Joseph Petrylak Comment

Publication Date
February 28, 2013

As a Social Cecurity disability legal practitioner and representative for 29 years, I believe the "Treating Physician Rule" is worth keeping. If anything the policy should change to give more direction on how it should apply in cases before an ALJ. The treating physician of a claimant has the most knowledge and understanding of a cliaimant's underlying medical issues. THe treating physician has treated the client through longitudinal time periods which gives him/her greater understanding of the claimant's ongoing medical issues. Certainly, a one-time CE or a MA at the DDS level or Hearing level can only make a determination upon the medical records in the file. Yet, we all know that physicians do not have the time to place each and every complaint from a claimant's in his/her office notes.

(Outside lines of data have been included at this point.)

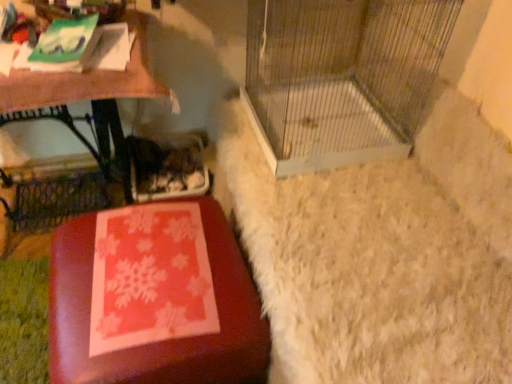
Question: Does wooden table at left lie in front of matte red ottoman at lower left?

Choices:
 (A) yes
 (B) no

Answer: (B)

Question: Is the position of wooden table at left more distant than that of matte red ottoman at lower left?

Choices:
 (A) no
 (B) yes

Answer: (B)

Question: From the image's perspective, is wooden table at left beneath matte red ottoman at lower left?

Choices:
 (A) yes
 (B) no

Answer: (B)

Question: From a real-world perspective, is wooden table at left under matte red ottoman at lower left?

Choices:
 (A) no
 (B) yes

Answer: (A)

Question: Can you confirm if wooden table at left is wider than matte red ottoman at lower left?

Choices:
 (A) no
 (B) yes

Answer: (A)

Question: Is matte red ottoman at lower left at the back of wooden table at left?

Choices:
 (A) yes
 (B) no

Answer: (B)

Question: Is matte red ottoman at lower left facing towards wooden table at left?

Choices:
 (A) no
 (B) yes

Answer: (A)

Question: From the image's perspective, does matte red ottoman at lower left appear lower than wooden table at left?

Choices:
 (A) yes
 (B) no

Answer: (A)

Question: Is there a large distance between matte red ottoman at lower left and wooden table at left?

Choices:
 (A) yes
 (B) no

Answer: (B)

Question: Is matte red ottoman at lower left wider than wooden table at left?

Choices:
 (A) yes
 (B) no

Answer: (A)

Question: From the image's perspective, is matte red ottoman at lower left over wooden table at left?

Choices:
 (A) yes
 (B) no

Answer: (B)

Question: Does matte red ottoman at lower left have a lesser width compared to wooden table at left?

Choices:
 (A) yes
 (B) no

Answer: (B)

Question: Is matte red ottoman at lower left positioned behind metal wire birdcage at center?

Choices:
 (A) yes
 (B) no

Answer: (B)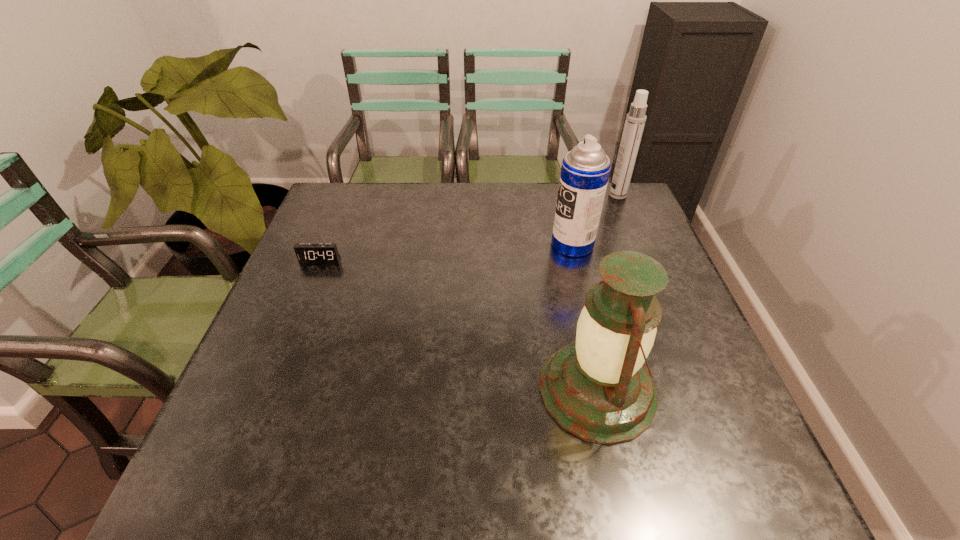
Identify the location of free space between the farther aerosol can and the leftmost object. (468, 227).

Where is `unoccupied position between the farthest object and the alarm clock`? unoccupied position between the farthest object and the alarm clock is located at coordinates (468, 227).

The width and height of the screenshot is (960, 540). What are the coordinates of `free space between the lantern and the leftmost object` in the screenshot? It's located at (459, 325).

Identify which object is the second closest to the leftmost object. Please provide its 2D coordinates. Your answer should be formatted as a tuple, i.e. [(x, y)], where the tuple contains the x and y coordinates of a point satisfying the conditions above.

[(585, 170)]

At what (x,y) coordinates should I click in order to perform the action: click on object that is the closest to the nearest object. Please return your answer as a coordinate pair (x, y). Looking at the image, I should click on (585, 170).

You are a GUI agent. You are given a task and a screenshot of the screen. Output one action in this format:
    pyautogui.click(x=<x>, y=<y>)
    Task: Click on the free space that satisfies the following two spatial constraints: 1. on the label side of the left aerosol can; 2. on the front-facing side of the alarm clock
    The width and height of the screenshot is (960, 540).
    Given the screenshot: What is the action you would take?
    pyautogui.click(x=576, y=260)

You are a GUI agent. You are given a task and a screenshot of the screen. Output one action in this format:
    pyautogui.click(x=<x>, y=<y>)
    Task: Click on the vacant space that satisfies the following two spatial constraints: 1. on the label side of the nearer aerosol can; 2. on the front-facing side of the leftmost object
    The image size is (960, 540).
    Given the screenshot: What is the action you would take?
    pyautogui.click(x=576, y=260)

You are a GUI agent. You are given a task and a screenshot of the screen. Output one action in this format:
    pyautogui.click(x=<x>, y=<y>)
    Task: Click on the free space that satisfies the following two spatial constraints: 1. on the label side of the left aerosol can; 2. on the front-facing side of the alarm clock
    This screenshot has width=960, height=540.
    Given the screenshot: What is the action you would take?
    pyautogui.click(x=576, y=260)

The height and width of the screenshot is (540, 960). Find the location of `vacant space that satisfies the following two spatial constraints: 1. on the label side of the nearer aerosol can; 2. on the front-facing side of the leftmost object`. vacant space that satisfies the following two spatial constraints: 1. on the label side of the nearer aerosol can; 2. on the front-facing side of the leftmost object is located at coordinates (576, 260).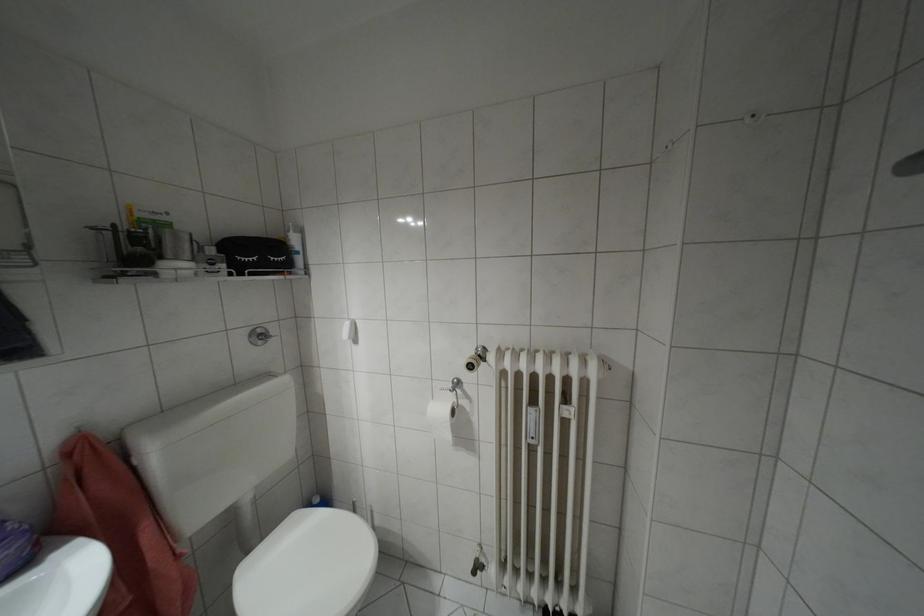
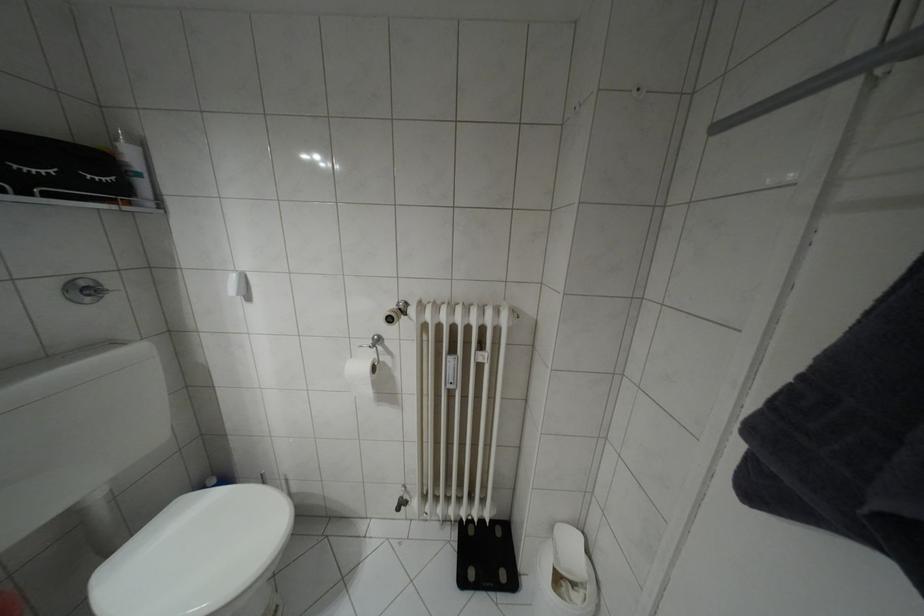
In the second image, find the point that corresponds to point (448, 436) in the first image.

(369, 392)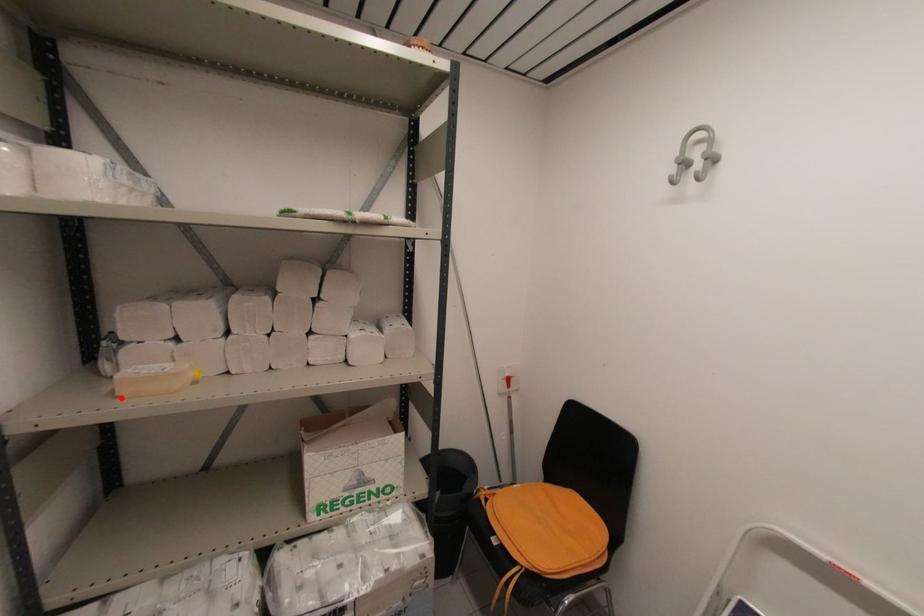
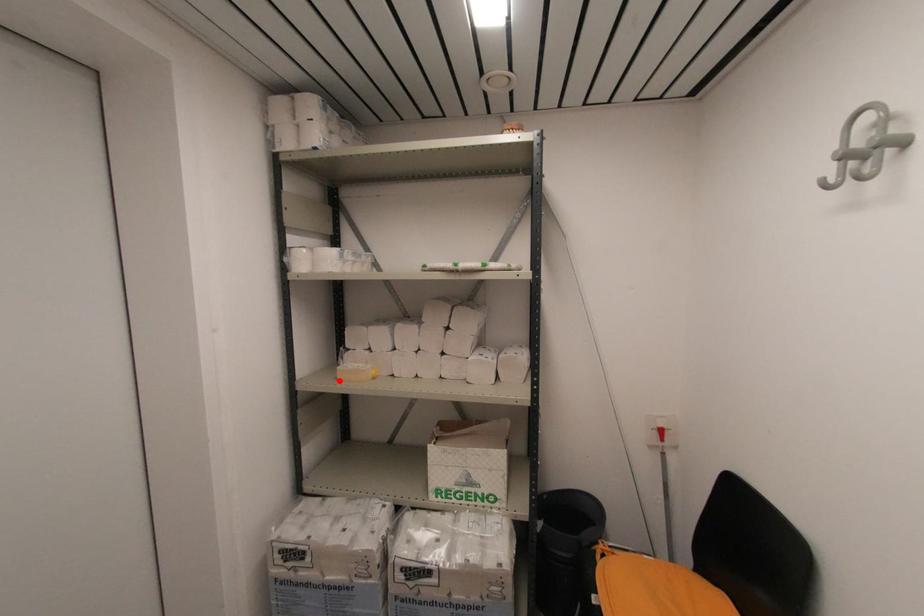
I am providing you with two images of the same scene from different viewpoints. A red point is marked on the first image and another point is marked on the second image. Is the marked point in image1 the same physical position as the marked point in image2?

Yes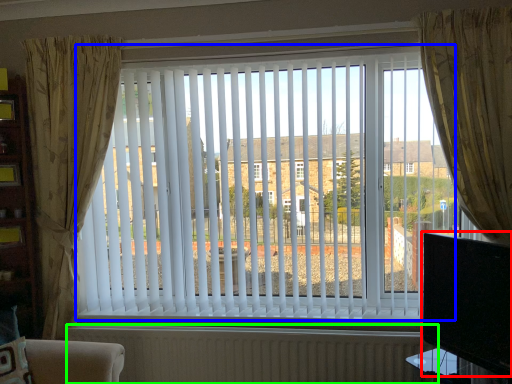
Question: Based on their relative distances, which object is farther from window screen (highlighted by a red box)? Choose from window blind (highlighted by a blue box) and radiator (highlighted by a green box).

Choices:
 (A) window blind
 (B) radiator

Answer: (A)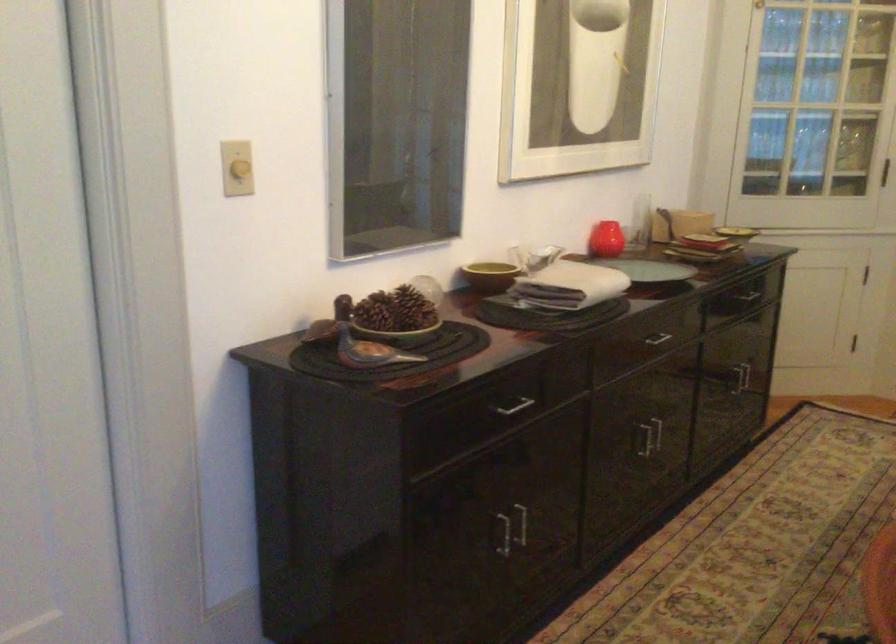
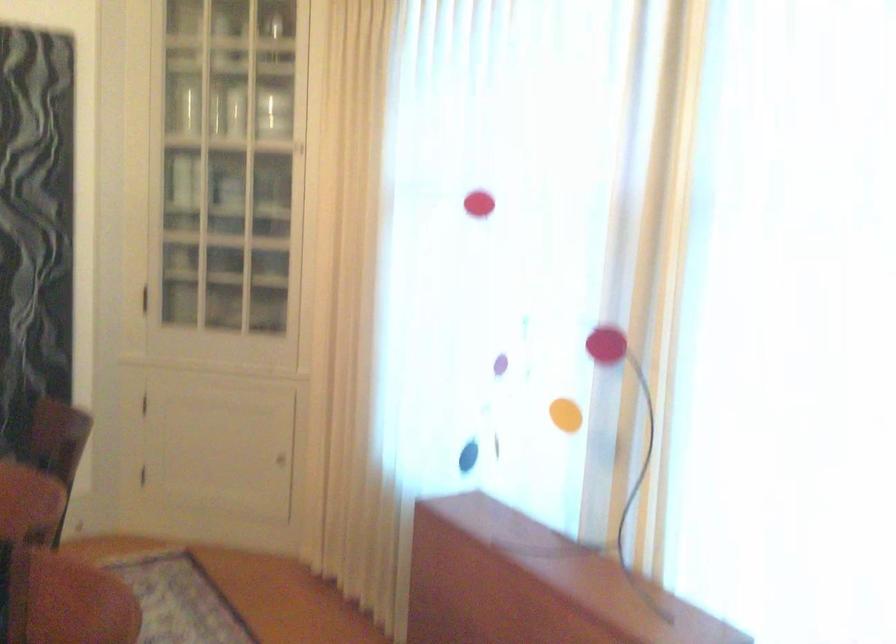
Question: The camera is either moving clockwise (left) or counter-clockwise (right) around the object. The first image is from the beginning of the video and the second image is from the end. Is the camera moving left or right when shooting the video?

Choices:
 (A) Left
 (B) Right

Answer: (A)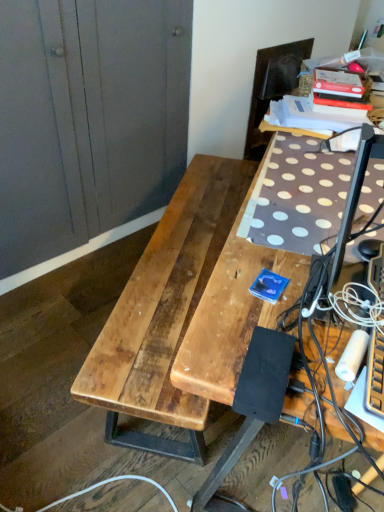
Question: From a real-world perspective, is black rubber extension cord at lower right beneath natural wood table at center?

Choices:
 (A) yes
 (B) no

Answer: (A)

Question: Could natural wood table at center be considered to be inside black rubber extension cord at lower right?

Choices:
 (A) yes
 (B) no

Answer: (B)

Question: Is natural wood table at center at the back of black rubber extension cord at lower right?

Choices:
 (A) no
 (B) yes

Answer: (A)

Question: Is black rubber extension cord at lower right located outside natural wood table at center?

Choices:
 (A) no
 (B) yes

Answer: (B)

Question: Could you tell me if black rubber extension cord at lower right is facing natural wood table at center?

Choices:
 (A) yes
 (B) no

Answer: (B)

Question: From the image's perspective, relative to wooden dresser at left, is brown wooden desk at center above or below?

Choices:
 (A) above
 (B) below

Answer: (B)

Question: Considering the positions of brown wooden desk at center and wooden dresser at left in the image, is brown wooden desk at center bigger or smaller than wooden dresser at left?

Choices:
 (A) big
 (B) small

Answer: (A)

Question: From a real-world perspective, relative to wooden dresser at left, is brown wooden desk at center vertically above or below?

Choices:
 (A) above
 (B) below

Answer: (B)

Question: In terms of width, does brown wooden desk at center look wider or thinner when compared to wooden dresser at left?

Choices:
 (A) thin
 (B) wide

Answer: (B)

Question: Is natural wood table at center wider or thinner than wooden dresser at left?

Choices:
 (A) thin
 (B) wide

Answer: (A)

Question: Is natural wood table at center inside or outside of wooden dresser at left?

Choices:
 (A) outside
 (B) inside

Answer: (A)

Question: Based on their sizes in the image, would you say natural wood table at center is bigger or smaller than wooden dresser at left?

Choices:
 (A) small
 (B) big

Answer: (A)

Question: Is natural wood table at center taller or shorter than wooden dresser at left?

Choices:
 (A) short
 (B) tall

Answer: (A)

Question: Looking at their shapes, would you say black rubber extension cord at lower right is wider or thinner than dark brown leather swivel chair at upper right?

Choices:
 (A) thin
 (B) wide

Answer: (A)

Question: In the image, is black rubber extension cord at lower right positioned in front of or behind dark brown leather swivel chair at upper right?

Choices:
 (A) front
 (B) behind

Answer: (A)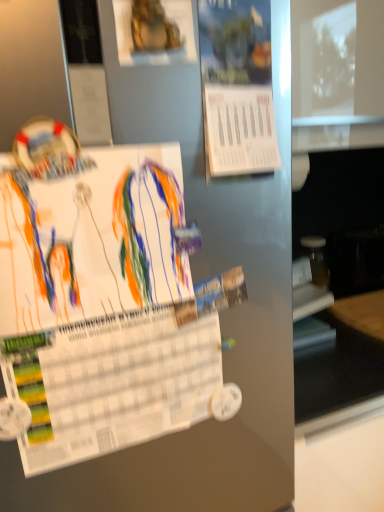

Usually, only the most troublesome is listed upon each visit. So, the medical recorfds being reviewed by a CE or MA are not a complete true reflection of a claimant's complete underlying medical issues. Only the treating physician, due to a longitudinal relationship, can put all of the claimant's true medical issues and their effects clearly into the record, whether by narrative or RFC. Hence, this is the reason why giving "great weight" or deference to a treating physician's opinion is necessary. If you do away with the "Treating Physician Rule" you will be giving the same weight to the conclusion of a one time examiner or a MA at DDS as that to a long time treating source of the claimant. Who knows the claimant better than the treating physician. Do we accept the opinion of a stranger the same as we accept the opinion of a friend or colleague? No, of course not, because of the knowledge and trust built in to the friend or colleague over a stranger. This is why the "Treating Physician Rule" needs to stay in place to protect the knowledge of the person who knows the underlying medical issues of the claimant the best. Thank you.